Langkah ini menyusul surat peringatan yang sebelumnya telah diberikan kepada Google dan Meta. Pemerintah serius dalam penegakan regulasi digital. Tujuannya demi melindungi generasi muda dari dampak negatif platform.
Menteri Komunikasi dan Digital Meutya Hafid mengungkapkan hasil pemantauan awal. Beberapa platform besar masih belum sepenuhnya menerapkan ketentuan Permen Komdigi Nomor 9 Tahun 2026. Aturan tersebut merupakan turunan dari PP Tunas yang berlaku sejak 28 Maret 2026.
Dalam evaluasi menyeluruh, Komdigi telah mengkategorikan sejumlah platform. Mereka dinilai belum sepenuhnya memenuhi aturan yang ada. Namun, platform-platform tersebut masih menunjukkan upaya untuk mematuhi kebijakan berlaku.
Pembatasan usia 16 tahun ini krusial untuk menjaga keamanan anak di dunia maya. Konten yang tidak sesuai usia seringkali mudah diakses tanpa filter. Orang tua juga diharapkan lebih proaktif mengawasi aktivitas digital anak mereka.
TikTok dan Roblox sebagai platform populer memiliki tanggung jawab besar. Mereka harus segera memperketat mekanisme verifikasi usia pengguna. Implementasi fitur kontrol orang tua yang efektif juga menjadi kunci utama.

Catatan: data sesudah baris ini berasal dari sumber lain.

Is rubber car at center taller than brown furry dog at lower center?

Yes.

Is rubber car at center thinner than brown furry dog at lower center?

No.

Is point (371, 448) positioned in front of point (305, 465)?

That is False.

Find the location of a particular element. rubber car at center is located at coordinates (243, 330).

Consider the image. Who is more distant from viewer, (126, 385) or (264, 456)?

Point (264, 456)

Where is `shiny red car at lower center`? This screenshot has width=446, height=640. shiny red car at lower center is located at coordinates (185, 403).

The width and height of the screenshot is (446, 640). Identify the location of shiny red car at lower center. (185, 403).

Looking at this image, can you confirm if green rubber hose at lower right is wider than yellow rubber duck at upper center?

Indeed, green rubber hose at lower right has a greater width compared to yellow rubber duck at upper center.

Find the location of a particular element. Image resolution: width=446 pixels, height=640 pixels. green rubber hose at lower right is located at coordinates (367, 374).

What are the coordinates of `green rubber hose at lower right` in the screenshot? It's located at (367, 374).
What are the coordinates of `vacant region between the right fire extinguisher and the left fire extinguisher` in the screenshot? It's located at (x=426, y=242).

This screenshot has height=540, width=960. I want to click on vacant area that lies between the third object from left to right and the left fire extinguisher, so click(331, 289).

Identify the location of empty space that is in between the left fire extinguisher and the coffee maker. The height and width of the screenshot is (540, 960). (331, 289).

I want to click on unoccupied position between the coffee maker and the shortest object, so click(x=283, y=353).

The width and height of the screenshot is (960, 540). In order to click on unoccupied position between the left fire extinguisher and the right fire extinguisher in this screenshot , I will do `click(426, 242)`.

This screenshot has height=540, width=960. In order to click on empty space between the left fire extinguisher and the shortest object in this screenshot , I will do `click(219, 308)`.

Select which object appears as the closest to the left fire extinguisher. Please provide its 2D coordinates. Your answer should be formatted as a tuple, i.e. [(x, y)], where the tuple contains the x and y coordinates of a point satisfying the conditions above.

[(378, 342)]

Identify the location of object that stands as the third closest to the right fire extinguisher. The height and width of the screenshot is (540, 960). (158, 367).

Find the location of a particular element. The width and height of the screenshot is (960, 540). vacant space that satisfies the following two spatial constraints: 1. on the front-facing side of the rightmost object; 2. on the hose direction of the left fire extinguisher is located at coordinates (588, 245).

Pemerintah tidak akan berhenti mengawasi kepatuhan platform-platform tersebut. Komdigi akan terus melakukan evaluasi berkala dan memberikan sanksi jika diperlukan. Prioritas utama adalah menciptakan ruang digital yang aman bagi anak-anak Indonesia.
Pengguna di bawah 16 tahun mungkin akan merasakan perubahan dalam akses atau fitur tertentu. Kebijakan ini bertujuan positif untuk membentuk lingkungan digital yang lebih sehat. Semua pihak harus mendukung upaya pemerintah demi masa depan digital yang lebih baik.